■ WRITTEN TASK ■
Rewrite the lines of the listing between the line holding "[dvc]: https://dvc.org" and the line holding "conda activate poprox-recsys", inclusive, as a Markdown table with the columns "n" and "Line", numbering each row and omitting blank lines.

■ Stored data entries ■
########################################
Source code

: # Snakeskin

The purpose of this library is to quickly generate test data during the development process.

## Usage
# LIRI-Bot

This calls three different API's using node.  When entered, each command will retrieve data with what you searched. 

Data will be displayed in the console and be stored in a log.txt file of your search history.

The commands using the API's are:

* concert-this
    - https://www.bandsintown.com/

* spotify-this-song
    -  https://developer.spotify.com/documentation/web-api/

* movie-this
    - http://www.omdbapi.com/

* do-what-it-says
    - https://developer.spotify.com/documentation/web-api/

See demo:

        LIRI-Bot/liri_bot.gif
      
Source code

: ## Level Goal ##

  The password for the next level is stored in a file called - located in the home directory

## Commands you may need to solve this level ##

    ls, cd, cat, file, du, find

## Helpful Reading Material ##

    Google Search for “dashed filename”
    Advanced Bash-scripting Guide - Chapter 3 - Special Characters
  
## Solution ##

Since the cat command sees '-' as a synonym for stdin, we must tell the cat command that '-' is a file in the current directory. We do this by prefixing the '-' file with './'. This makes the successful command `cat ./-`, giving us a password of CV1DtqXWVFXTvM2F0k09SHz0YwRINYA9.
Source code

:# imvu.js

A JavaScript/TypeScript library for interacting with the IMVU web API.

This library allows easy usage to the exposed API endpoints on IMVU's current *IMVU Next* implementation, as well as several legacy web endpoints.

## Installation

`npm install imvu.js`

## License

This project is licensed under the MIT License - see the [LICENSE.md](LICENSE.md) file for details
########################################
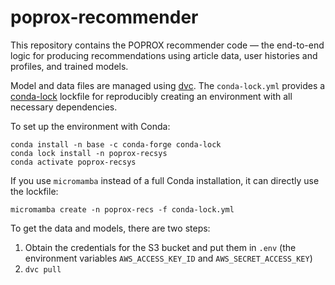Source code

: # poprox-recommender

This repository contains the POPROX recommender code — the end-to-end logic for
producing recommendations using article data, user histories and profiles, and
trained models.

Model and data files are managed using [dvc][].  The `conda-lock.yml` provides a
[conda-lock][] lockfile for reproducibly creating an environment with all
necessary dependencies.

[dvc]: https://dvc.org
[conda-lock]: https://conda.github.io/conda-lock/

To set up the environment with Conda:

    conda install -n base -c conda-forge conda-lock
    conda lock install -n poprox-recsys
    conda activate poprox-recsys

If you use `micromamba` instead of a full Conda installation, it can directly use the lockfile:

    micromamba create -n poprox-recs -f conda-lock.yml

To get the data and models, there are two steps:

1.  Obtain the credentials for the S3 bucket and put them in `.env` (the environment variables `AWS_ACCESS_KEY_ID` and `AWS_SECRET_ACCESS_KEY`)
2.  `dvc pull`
########################################
■ SOLUTION TO THIS PROBLEM ■
| n | Line |
|---|---|
| 1 | [dvc]: https://dvc.org |
| 2 | [conda-lock]: https://conda.github.io/conda-lock/ |
| 3 | To set up the environment with Conda: |
| 4 |     conda install -n base -c conda-forge conda-lock |
| 5 |     conda lock install -n poprox-recsys |
| 6 |     conda activate poprox-recsys |